Webjet, which now operates on a March financial year, said the half-year ended September would yield positive cash flows from operations. That excluded payments for investments or debt repayments. Financing costs in May were costing $700,000 a month.
Shares in Webjet, whose market capitalisation after the emergency issuance of new shares has surpassed its level before the COVID-19 pandemic devastated the travel industry, were up 19¢ at $5.69 around 1.30pm on Tuesday.
RBC Capital Markets analyst Chami Ratnapala described the update as “healthy” with green shoots emerging in the bedbanks business “during the northern hemisphere summer period”.
The latest details preceded Webjet’s annual general meeting, scheduled for Tuesday afternoon. The company is facing renewed discontent about equity pay packages for its top brass.
“All our businesses have significant potential to grow market share by expanding into new market segments and benefiting from consumers shifting to buy travel online,” Mr Guscic said.
The company said it had “significant cash reserves”, citing $431 million in cash as of March this year and not having to repay $87 million in term debt until November 2023. Heavy cost-cutting also meant its expense base would fall 20 per cent from pre-COVID times, it said.

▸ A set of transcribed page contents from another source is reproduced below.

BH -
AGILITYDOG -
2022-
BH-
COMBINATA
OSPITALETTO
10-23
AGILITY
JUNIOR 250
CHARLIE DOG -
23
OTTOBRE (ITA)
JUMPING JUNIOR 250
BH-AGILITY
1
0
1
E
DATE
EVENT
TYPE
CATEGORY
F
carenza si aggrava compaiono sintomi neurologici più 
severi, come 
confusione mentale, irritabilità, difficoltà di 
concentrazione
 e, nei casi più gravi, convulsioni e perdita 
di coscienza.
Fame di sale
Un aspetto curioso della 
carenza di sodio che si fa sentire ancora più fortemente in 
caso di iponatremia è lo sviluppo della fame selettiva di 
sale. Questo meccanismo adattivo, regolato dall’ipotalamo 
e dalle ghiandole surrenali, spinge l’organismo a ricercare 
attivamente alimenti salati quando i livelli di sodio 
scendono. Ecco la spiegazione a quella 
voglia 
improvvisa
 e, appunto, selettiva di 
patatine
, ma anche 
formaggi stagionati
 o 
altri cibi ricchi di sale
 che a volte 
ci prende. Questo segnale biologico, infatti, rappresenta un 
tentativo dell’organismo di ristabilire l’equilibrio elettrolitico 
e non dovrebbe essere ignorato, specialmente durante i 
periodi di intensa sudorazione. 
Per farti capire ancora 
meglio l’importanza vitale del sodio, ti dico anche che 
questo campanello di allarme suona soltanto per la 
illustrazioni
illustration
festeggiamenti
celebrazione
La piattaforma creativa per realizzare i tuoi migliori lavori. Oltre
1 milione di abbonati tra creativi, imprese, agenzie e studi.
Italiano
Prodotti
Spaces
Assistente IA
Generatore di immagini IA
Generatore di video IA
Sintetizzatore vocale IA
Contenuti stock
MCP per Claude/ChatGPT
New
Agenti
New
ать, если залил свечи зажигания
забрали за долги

Webjet said it had switched tack with its bedbanks division, which operates globally, to focus on domestic markets. Some domestic markets were opening up and overall transactions have leapt from $25.1 million in August last year to an estimated $113 million this month, based on company figures.
Last year, the company copped investor backlash over an options bonus package for Mr Guscic that was criticised as too easy to beat.
The package’s sole target had been to improve the company’s share price and all three year’s worth of the options are already in the money, being convertible or exercisable at $3.39 a share, $3.73 a share and $4.11 a share.
Almost 32 per cent of investor votes were against that options offer last year, although the actual remuneration report attracted a protest vote of less than 1 per cent.
Ahead of this year’s annual general meeting, proxy adviser group Institutional Shareholder Services urged a vote against Webjet’s remuneration report.
“Problematic pay practices are observed [this year] regarding the grant of retention rights to executives [excluding CEO] and grant of options to the CEO, which are inconsistent with remuneration expectations and practices in the Australian market, performance and affairs of the company and shareholder returns and interests,” ISS said.
“The retention rights to executives are subject to time-based vesting and continuous employment only, and absent any performance hurdles typically seen in the Australian market which would be expected to be aligned with shareholder interests.”
CGI Glass Lewis, another proxy advice company, also highlighted concerns with pay such as the potential “windfall” for Mr Guscic, whose pay tipped $2.4 million in the past year including $1.6 million in potential equity bonuses. But CGI said the issues were not of “enough significance to warrant a vote against the remuneration report at this time”.
It acknowledged that the board was facing “unique circumstances posed by the COVID-19 pandemic, including the need to conserve cash, difficulty in setting meaningful targets and increasing competition for talent”.